Beim börslichen Handel haben Anleger außerdem die Möglichkeit Limitorders zu setzen, die dann von den Händlern (an der Börse Stuttgart auch Quality Liquidity Provider oder QLP genannt) überwacht werden. Darüber hinaus ist eine mögliche Verengung des Spreads als Vorteil zu nennen.

Außerbörslicher Handel

Im Vergleich zum börslichen Handel handelt es sich beim außerbörslichen Handel um ein direktes, privatrechtliches Geschäft zwischen Anleger und einer Bank.

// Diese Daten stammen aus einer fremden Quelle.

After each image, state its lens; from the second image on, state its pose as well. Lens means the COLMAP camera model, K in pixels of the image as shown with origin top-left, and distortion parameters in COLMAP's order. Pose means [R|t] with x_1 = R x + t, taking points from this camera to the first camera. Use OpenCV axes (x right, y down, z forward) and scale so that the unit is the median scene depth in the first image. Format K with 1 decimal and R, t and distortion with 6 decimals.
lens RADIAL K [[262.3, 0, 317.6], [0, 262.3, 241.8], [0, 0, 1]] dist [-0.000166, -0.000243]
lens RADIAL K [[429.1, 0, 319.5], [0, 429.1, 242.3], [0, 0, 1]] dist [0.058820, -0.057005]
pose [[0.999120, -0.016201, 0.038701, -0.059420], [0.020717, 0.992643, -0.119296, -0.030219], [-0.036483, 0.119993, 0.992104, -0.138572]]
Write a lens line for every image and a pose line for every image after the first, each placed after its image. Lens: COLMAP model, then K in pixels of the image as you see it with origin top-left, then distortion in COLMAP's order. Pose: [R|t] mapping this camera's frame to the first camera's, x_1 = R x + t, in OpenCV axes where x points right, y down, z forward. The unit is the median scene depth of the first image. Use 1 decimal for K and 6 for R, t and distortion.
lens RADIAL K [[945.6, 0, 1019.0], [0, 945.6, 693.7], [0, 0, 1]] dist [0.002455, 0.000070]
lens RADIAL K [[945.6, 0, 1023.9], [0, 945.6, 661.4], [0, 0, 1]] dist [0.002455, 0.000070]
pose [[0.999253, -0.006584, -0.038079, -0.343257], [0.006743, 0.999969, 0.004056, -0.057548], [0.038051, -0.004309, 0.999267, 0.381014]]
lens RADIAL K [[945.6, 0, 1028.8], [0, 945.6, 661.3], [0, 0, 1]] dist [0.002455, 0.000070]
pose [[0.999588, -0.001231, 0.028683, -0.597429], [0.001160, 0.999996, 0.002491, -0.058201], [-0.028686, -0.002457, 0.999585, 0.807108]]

Daher wird auch häufig vom „Direkthandel“ gesprochen. Trotz der Überwachung und Transparenz beim börslichen Handel kann das „Hit-and-take-Prinzip“ des außerbörslichen Handelns für manche Anleger von Vorteil sein. Nach diesem System erhält der Anleger sofort nach seiner Anfrage den Kurs, auf den er sich einlässt. Allerdings ist dies nicht mehr ausschließlich ein Vorteil des außerbörslichen Handels. So gibt es mittlerweile zahlreiche Börsen - darunter auch die Börse Stuttgart - die ebenfalls ein solches "Hit-and-take-Prinzip" anbieten.
So nutzen manche Daytrader den Direkthandel, weil sie unmittelbar vom Emittenten einen Preis für ihre gewünschte Stückzahl gestellt bekommen und die Transaktion nur noch per Mausklick bestätigen müssen.
Für viele Anleger spielen auch die meist etwas geringeren Kosten eine Rolle, da beim außerbörslichen Handel die Maklercourtage und ähnliche Kosten nicht anfallen.
Sowohl der börsliche als auch der außerbörsliche Handel haben ihre Vor- und Nachteile. Letztlich muss der Anleger für sich selbst entscheiden, auf welche Qualitäten er Wert legt und welcher Handelsweg am besten zu ihm passt.